Microsoft provided the FBI with the recovery keys to unlock encrypted data on the hard drives of three laptops as part of a federal investigation, Forbes reported on Friday.

Many modern Windows computers rely on full-disk encryption, called BitLocker, which is enabled by default. This type of technology should prevent anyone except the device owner from accessing the data if the computer is locked and powered off.

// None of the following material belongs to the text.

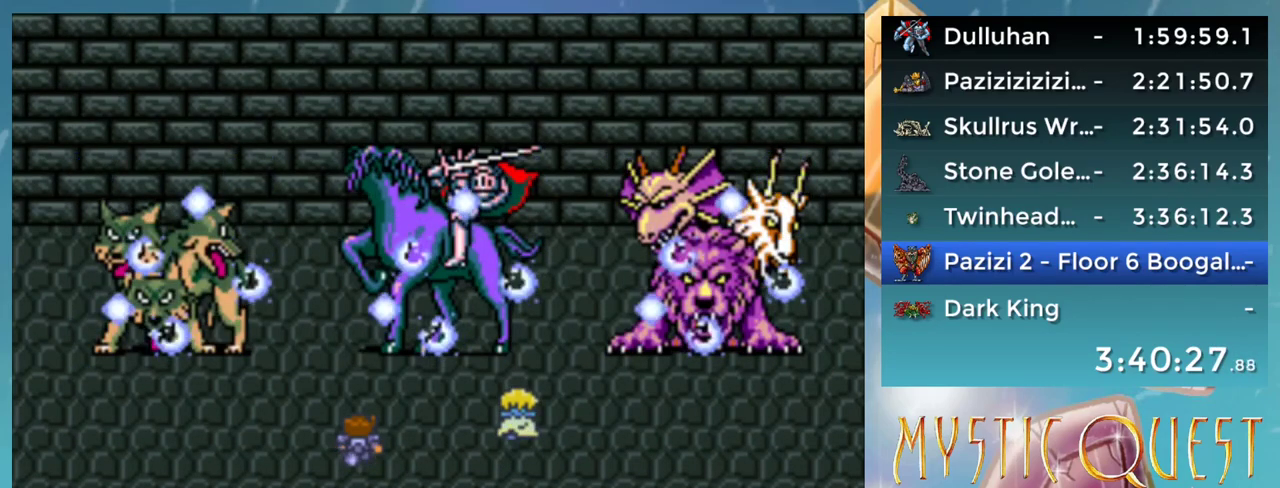
{"buttons": ["DPAD_DOWN"], "events": [[17, "DPAD_LEFT", "up"], [33, "A", "up"], [50, "B", "down"], [50, "DPAD_RIGHT", "down"], [100, "DPAD_RIGHT", "up"], [117, "A", "down"], [133, "DPAD_RIGHT", "down"], [150, "B", "up"], [167, "A", "up"], [217, "DPAD_RIGHT", "up"], [250, "B", "down"], [267, "A", "down"], [267, "DPAD_LEFT", "down"], [300, "B", "up"], [317, "A", "up"], [317, "DPAD_LEFT", "up"], [350, "DPAD_RIGHT", "down"], [383, "B", "down"], [417, "A", "down"], [417, "DPAD_RIGHT", "up"], [433, "B", "up"], [467, "A", "up"], [467, "DPAD_DOWN", "down"]]}
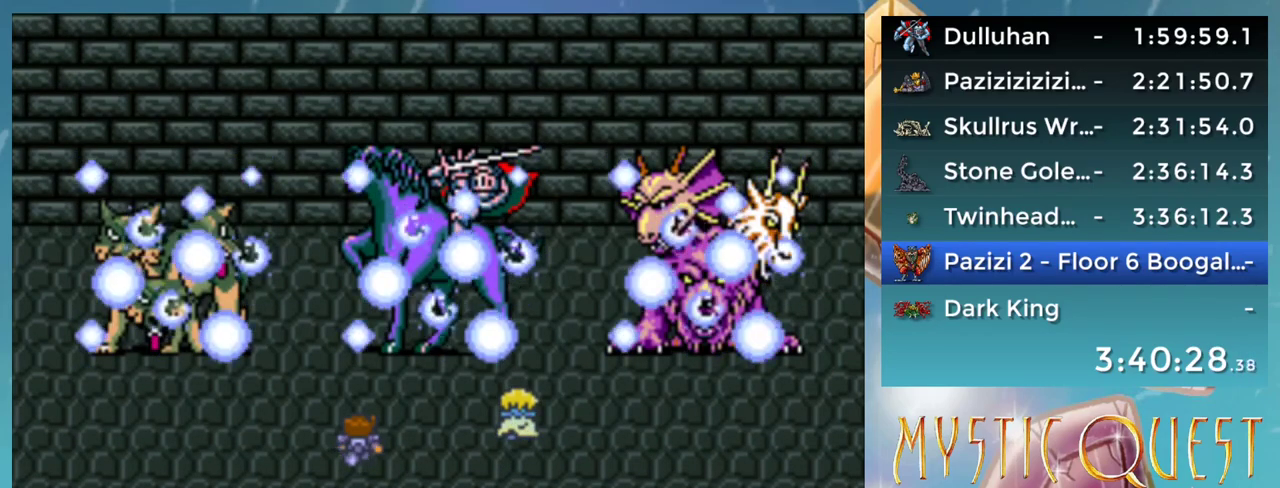
{"buttons": ["B", "DPAD_LEFT"], "events": [[17, "DPAD_DOWN", "up"], [33, "B", "down"], [67, "A", "down"], [67, "B", "up"], [67, "DPAD_LEFT", "down"], [100, "DPAD_LEFT", "up"], [117, "A", "up"], [117, "DPAD_RIGHT", "down"], [150, "DPAD_RIGHT", "up"], [200, "A", "down"], [200, "B", "down"], [250, "DPAD_DOWN", "down"], [267, "A", "up"], [267, "B", "up"], [267, "DPAD_RIGHT", "down"], [283, "DPAD_RIGHT", "up"], [317, "B", "down"], [317, "DPAD_DOWN", "up"], [350, "A", "down"], [350, "DPAD_LEFT", "down"], [367, "B", "up"], [383, "DPAD_DOWN", "down"], [383, "DPAD_LEFT", "up"], [417, "A", "up"], [467, "B", "down"], [500, "DPAD_DOWN", "up"], [500, "DPAD_LEFT", "down"]]}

But, by default, BitLocker recovery keys are uploaded to Microsoft’s cloud, allowing the tech giant — and by extension law enforcement — to access them and use them to decrypt drives encrypted with BitLocker, as with the case reported by Forbes.

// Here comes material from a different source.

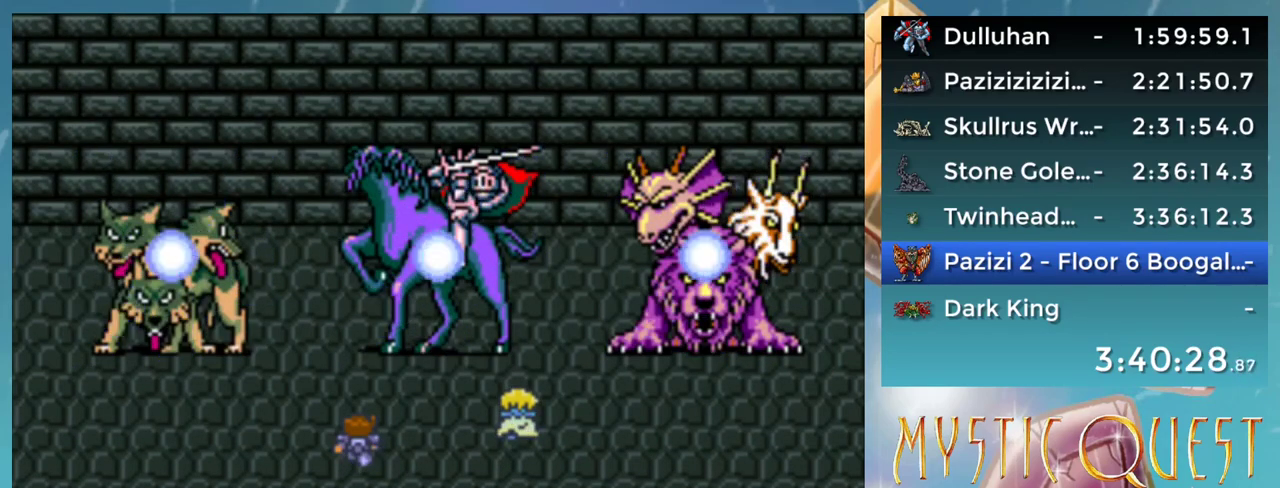
{"buttons": ["A"], "events": [[17, "A", "down"], [17, "B", "up"], [17, "DPAD_LEFT", "up"], [50, "DPAD_DOWN", "down"], [67, "A", "up"], [100, "DPAD_DOWN", "up"], [117, "B", "down"], [167, "A", "down"], [200, "B", "up"], [233, "A", "up"], [317, "A", "down"], [400, "A", "up"], [467, "A", "down"]]}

The case involved several people suspected of fraud related to the Pandemic Unemployment Assistance program in Guam, a U.S. island in the Pacific. Local news outlet Pacific Daily News covered the case last year, reporting that a warrant had been served to Microsoft in relation to the suspects’ hard drives. Kandit News, another local Guam news outlet, also reported in October that the FBI requested the warrant six months after seizing the three laptops encrypted with BitLocker.

A spokesperson for Microsoft did not immediately respond to a request for comment by TechCrunch. Microsoft told Forbes that the company sometimes provides BitLocker recovery keys to authorities, having received an average of 20 such requests per year.

Apart from the privacy risks of handing recovery keys to a company, Johns Hopkins professor and cryptography expert Matthew Green raised the potential scenario where malicious hackers compromise Microsoft’s cloud infrastructure — something that has happened several times in recent years — and get access to these recovery keys. The hackers would still need physical access to the hard drives to use the stolen recovery keys

“It’s 2026 and these concerns have been known for years,” Green wrote in a post on Bluesky. “Microsoft’s inability to secure critical customer keys is starting to make it an outlier from the rest of the industry.”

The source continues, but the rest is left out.